ACTIVITY: From the listing below, copy only the lines from the line that contains "right knee: (215, 276)" to the line that contains "left hip: (65, 208)", counting those two lines as part of the copy.

AVAILABLE DATA: Begin

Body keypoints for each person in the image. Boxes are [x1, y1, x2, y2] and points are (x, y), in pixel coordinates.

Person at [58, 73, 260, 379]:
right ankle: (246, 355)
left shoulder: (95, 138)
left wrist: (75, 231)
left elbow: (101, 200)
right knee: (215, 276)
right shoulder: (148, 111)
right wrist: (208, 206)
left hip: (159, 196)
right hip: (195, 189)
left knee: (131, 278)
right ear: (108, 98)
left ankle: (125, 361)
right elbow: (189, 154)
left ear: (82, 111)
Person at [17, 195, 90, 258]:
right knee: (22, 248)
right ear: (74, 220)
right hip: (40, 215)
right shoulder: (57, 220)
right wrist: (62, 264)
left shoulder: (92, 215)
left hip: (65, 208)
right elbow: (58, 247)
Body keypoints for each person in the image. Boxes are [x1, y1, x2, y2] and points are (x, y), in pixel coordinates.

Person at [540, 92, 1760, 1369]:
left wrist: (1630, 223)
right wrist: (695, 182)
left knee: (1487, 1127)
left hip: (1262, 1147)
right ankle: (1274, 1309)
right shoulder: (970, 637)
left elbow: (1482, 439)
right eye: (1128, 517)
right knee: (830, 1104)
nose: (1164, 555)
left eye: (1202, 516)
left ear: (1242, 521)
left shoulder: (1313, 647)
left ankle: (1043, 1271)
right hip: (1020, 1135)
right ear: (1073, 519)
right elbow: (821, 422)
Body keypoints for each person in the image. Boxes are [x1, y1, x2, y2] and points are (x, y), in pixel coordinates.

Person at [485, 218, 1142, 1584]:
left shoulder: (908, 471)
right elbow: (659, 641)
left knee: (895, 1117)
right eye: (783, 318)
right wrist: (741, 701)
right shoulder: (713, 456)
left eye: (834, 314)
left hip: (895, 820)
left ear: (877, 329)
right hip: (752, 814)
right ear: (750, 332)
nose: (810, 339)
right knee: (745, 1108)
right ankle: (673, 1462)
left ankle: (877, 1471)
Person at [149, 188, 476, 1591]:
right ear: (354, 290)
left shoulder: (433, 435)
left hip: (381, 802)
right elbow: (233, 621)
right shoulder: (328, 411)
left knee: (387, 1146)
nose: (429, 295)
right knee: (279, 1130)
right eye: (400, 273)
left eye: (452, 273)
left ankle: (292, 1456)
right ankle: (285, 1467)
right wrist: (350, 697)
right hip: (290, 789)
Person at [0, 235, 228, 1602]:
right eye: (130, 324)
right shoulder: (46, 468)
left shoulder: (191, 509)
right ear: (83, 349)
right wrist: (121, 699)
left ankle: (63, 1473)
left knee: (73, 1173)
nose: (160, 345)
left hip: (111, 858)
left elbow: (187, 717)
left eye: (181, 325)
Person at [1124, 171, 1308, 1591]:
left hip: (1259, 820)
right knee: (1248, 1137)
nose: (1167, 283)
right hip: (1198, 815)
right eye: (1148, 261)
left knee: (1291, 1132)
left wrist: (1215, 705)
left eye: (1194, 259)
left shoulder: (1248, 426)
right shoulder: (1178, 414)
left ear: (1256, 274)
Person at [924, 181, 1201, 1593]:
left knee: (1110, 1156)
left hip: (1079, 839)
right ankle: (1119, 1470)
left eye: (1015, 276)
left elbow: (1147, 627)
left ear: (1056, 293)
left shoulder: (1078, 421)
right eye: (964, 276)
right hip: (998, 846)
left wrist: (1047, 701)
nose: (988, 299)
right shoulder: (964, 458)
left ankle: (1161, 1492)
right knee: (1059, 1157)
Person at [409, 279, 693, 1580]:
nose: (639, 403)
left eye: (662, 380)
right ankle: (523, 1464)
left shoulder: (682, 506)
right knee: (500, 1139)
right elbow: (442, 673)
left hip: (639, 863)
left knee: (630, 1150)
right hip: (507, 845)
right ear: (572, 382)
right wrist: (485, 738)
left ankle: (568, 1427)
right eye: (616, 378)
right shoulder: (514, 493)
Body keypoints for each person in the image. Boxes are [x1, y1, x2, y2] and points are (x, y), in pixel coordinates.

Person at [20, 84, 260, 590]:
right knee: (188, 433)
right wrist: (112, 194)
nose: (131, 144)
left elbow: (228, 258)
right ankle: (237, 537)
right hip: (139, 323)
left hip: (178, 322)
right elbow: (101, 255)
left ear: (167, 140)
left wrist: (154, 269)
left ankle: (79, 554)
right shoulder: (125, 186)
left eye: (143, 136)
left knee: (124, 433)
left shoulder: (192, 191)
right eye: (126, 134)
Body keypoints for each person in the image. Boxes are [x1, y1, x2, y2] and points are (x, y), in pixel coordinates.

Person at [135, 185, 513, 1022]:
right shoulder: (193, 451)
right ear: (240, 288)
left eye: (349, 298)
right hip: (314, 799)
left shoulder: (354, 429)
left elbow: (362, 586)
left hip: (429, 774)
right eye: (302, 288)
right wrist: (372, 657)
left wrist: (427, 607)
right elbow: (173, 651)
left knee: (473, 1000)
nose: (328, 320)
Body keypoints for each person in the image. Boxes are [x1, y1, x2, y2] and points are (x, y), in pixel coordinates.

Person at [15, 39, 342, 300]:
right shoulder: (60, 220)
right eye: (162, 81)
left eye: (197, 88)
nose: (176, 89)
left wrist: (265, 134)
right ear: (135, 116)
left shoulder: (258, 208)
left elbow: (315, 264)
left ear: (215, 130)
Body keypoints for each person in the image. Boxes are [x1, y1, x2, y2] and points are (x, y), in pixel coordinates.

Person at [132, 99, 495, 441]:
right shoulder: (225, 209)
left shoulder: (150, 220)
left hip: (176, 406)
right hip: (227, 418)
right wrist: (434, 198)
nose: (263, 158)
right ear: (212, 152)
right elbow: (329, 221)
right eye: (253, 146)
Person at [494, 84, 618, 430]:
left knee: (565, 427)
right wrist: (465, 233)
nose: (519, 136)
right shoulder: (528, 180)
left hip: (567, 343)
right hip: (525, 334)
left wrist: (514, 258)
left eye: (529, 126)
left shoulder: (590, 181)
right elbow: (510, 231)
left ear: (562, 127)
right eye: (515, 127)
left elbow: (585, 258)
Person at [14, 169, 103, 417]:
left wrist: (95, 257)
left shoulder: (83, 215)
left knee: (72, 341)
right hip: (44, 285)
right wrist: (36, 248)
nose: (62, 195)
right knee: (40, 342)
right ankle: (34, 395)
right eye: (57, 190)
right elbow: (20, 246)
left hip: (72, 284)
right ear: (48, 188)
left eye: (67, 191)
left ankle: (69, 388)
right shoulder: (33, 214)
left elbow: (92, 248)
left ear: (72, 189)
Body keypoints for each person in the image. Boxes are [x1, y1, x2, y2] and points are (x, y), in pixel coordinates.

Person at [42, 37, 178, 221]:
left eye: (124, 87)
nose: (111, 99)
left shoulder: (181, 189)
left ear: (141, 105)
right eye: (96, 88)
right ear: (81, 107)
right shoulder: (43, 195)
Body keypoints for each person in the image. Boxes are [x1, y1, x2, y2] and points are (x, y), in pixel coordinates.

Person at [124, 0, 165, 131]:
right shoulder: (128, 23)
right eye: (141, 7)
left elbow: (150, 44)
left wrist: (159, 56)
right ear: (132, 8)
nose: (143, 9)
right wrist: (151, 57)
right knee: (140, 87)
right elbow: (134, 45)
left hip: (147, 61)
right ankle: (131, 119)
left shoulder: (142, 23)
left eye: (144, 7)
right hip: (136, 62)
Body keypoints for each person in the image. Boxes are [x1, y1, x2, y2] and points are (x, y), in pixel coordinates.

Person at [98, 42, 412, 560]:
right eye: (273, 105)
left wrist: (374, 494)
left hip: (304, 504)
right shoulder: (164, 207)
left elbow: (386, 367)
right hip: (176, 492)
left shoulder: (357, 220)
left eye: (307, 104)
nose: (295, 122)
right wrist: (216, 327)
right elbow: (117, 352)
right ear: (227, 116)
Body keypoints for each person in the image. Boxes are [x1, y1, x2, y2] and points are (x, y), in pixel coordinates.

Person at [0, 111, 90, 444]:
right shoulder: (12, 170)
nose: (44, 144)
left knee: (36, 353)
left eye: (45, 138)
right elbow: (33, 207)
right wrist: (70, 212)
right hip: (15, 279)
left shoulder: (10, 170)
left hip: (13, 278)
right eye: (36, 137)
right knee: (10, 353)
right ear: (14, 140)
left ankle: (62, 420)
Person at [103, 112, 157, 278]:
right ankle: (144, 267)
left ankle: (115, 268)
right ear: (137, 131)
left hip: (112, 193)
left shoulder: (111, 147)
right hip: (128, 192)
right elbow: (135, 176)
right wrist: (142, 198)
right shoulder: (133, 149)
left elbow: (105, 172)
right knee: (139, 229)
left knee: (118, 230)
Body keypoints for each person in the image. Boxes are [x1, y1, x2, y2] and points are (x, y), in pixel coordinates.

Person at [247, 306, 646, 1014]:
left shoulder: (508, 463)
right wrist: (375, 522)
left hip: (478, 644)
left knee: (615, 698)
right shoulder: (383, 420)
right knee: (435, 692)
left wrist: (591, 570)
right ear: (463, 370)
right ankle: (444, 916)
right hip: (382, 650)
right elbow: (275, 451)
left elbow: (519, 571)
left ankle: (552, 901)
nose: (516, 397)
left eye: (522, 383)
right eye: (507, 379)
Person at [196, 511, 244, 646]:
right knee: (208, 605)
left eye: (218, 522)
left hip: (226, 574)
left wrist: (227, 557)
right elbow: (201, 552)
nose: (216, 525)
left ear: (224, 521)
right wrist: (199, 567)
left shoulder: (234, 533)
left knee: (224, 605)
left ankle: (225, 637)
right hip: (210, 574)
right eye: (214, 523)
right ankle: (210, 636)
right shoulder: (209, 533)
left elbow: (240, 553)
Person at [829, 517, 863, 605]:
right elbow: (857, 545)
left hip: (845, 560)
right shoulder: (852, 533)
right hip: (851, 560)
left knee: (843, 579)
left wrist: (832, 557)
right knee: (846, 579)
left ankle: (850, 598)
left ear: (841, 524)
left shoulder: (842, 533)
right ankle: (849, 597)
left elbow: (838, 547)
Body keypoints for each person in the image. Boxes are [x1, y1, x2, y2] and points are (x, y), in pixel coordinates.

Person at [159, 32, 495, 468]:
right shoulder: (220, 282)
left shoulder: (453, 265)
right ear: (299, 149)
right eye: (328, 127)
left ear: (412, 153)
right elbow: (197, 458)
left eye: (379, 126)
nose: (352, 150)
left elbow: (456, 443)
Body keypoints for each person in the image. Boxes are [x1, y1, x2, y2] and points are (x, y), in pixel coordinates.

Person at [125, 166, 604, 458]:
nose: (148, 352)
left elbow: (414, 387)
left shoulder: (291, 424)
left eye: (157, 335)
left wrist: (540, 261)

AVAILABLE DATA: End

RESPONSE AREA:
right knee: (215, 276)
right shoulder: (148, 111)
right wrist: (208, 206)
left hip: (159, 196)
right hip: (195, 189)
left knee: (131, 278)
right ear: (108, 98)
left ankle: (125, 361)
right elbow: (189, 154)
left ear: (82, 111)
Person at [17, 195, 90, 258]:
right knee: (22, 248)
right ear: (74, 220)
right hip: (40, 215)
right shoulder: (57, 220)
right wrist: (62, 264)
left shoulder: (92, 215)
left hip: (65, 208)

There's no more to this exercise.